我正在尝试使用左连接获取计数为0的记录。我正在使用MySQL数据库。
门户表格:
SELECT * FROM portal;
id name
-----------
1 Barnet
2 Brexley
3 Balby
应用程序表:
id portal_id updated
-----------------------------
1 1 2011-08-20
2 1 2011-08-20
3 1 2011-08-21
4 2 2011-08-21
5 2 2011-08-20
6 2 2011-08-20
7 2 2011-08-21
8 2 2011-08-21
这是我的查询:
SELECT
portal.name, COALESCE(COUNT(application.id), 0) AS count
FROM
portal
LEFT JOIN
application ON application.portal_id = portal.id
GROUP BY portal.name;
下面是输出SQL Fiddle:
Name Count
--------------
Balby 0
Barnet 3
Brexley 5
但是当我包含WHERE子句时,我没有得到计数为0的记录。
SELECT
portal.name, COALESCE(COUNT(application.id), 0) AS count
FROM
portal
LEFT JOIN
application ON application.portal_id = portal.id
WHERE
application.updated > '2011-08-20'
GROUP BY portal.name;
输出SQL Fiddle 2:
Name Count
--------------
Barnet 1
Brexley 3
答案 0 :(得分:1)
根据@MadhurBhaiya的评论,请勿使用WHERE,而应将测试application.updated > '2011-08-20'置于JOIN条件下。
SELECT
portal.name, COUNT(COALESCE(application.id, 0) AS count
FROM
portal
INNER JOIN
application ON (
application.portal_id = portal.id
AND
application.updated > '2011-08-20'
)
GROUP BY portal.name;
注意:我没有测试代码,也不太会说SQL。
答案 1 :(得分:0)
WHERE中的条件(即使它属于INNER JOIN也被视为LEFT JOIN,因此请您将日期条件放在left join的正下方,以过滤/限制该表中的数据仅
SELECT
portal.name, COALESCE(COUNT(application.id), 0) AS count
FROM portal
LEFT JOIN application ON application.portal_id = portal.id
AND application.updated > '2011-08-20'
GROUP BY portal.name;
答案 2 :(得分:0)
申请条件应在on子句中。
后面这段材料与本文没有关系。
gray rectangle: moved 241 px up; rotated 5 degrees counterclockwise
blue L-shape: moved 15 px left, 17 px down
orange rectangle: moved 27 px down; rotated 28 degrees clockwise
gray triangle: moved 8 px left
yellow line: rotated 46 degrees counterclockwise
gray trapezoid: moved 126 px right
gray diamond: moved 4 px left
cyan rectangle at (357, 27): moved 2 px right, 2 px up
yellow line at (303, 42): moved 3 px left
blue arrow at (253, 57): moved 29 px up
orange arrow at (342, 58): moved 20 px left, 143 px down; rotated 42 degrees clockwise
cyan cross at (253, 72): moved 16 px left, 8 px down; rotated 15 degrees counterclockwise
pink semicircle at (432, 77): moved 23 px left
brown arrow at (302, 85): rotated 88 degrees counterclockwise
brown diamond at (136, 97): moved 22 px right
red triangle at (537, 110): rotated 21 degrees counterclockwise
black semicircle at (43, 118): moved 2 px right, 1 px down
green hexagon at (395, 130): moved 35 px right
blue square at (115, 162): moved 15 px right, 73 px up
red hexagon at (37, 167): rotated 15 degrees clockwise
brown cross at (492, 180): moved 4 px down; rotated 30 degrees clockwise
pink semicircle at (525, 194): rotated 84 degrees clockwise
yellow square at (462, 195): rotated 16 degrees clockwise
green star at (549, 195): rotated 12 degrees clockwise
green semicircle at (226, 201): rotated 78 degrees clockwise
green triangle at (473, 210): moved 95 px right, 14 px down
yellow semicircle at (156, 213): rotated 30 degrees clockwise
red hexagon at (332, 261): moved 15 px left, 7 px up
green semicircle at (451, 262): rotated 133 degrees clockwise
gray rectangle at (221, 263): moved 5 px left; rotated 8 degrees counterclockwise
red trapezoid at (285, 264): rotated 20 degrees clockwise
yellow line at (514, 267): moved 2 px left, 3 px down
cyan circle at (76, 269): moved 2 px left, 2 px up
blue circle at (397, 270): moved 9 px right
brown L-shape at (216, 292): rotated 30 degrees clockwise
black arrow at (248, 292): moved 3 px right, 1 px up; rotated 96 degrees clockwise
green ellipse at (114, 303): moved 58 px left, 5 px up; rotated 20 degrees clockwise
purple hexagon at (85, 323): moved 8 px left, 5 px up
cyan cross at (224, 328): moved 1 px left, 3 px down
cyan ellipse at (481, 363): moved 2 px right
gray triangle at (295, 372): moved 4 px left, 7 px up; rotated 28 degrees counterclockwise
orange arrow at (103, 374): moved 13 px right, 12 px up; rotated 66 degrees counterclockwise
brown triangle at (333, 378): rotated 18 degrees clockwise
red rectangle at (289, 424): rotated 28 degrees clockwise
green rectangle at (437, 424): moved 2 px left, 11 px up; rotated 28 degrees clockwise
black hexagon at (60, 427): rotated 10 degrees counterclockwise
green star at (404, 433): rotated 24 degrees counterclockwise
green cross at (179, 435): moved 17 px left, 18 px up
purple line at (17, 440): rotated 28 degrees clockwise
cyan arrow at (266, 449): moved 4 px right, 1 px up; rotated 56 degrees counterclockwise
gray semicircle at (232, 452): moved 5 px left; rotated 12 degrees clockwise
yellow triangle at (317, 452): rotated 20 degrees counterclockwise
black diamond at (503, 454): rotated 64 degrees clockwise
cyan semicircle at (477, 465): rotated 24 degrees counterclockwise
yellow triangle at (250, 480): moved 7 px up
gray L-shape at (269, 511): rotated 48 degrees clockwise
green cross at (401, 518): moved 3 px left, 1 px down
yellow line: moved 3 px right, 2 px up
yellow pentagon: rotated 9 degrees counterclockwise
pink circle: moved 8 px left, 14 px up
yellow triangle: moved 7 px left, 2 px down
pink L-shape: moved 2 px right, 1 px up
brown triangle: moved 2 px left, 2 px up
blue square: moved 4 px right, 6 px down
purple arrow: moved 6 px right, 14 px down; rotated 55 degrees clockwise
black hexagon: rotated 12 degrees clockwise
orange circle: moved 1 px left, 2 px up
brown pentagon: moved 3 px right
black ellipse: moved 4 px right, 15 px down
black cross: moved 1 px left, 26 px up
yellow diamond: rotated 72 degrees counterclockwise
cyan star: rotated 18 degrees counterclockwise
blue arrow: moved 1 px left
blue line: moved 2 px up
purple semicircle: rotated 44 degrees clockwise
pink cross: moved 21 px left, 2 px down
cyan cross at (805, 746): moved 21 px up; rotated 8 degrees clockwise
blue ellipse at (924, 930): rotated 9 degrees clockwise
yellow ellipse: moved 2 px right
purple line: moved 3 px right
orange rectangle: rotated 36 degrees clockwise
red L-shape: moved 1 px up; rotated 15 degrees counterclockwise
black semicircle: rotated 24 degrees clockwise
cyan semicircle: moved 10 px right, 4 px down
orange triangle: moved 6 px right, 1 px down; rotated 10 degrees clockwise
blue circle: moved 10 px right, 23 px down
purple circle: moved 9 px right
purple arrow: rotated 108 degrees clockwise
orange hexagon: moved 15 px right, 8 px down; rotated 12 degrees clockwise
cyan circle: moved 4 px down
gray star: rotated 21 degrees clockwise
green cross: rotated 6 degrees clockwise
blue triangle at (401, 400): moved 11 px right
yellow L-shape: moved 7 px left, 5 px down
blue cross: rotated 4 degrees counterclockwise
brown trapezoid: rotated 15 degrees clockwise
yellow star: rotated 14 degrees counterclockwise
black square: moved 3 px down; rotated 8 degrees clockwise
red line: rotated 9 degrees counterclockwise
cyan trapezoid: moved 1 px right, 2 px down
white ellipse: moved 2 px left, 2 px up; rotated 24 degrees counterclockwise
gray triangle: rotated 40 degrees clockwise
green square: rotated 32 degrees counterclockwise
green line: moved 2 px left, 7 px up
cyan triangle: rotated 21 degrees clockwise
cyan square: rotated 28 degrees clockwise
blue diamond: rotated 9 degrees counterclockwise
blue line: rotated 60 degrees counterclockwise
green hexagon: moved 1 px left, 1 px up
但是,我建议将查询编写为:
SELECT p.name, COUNT(a.id) AS count
FROM portal p LEFT JOIN
application a
ON a.portal_id = p.id AND
a.updated > '2011-08-20'
GROUP BY p.name;
注意:
COUNT()不会返回NULL的值,因此COALESCE()是不必要的。p.id进行排序,除非您知道名称是唯一的。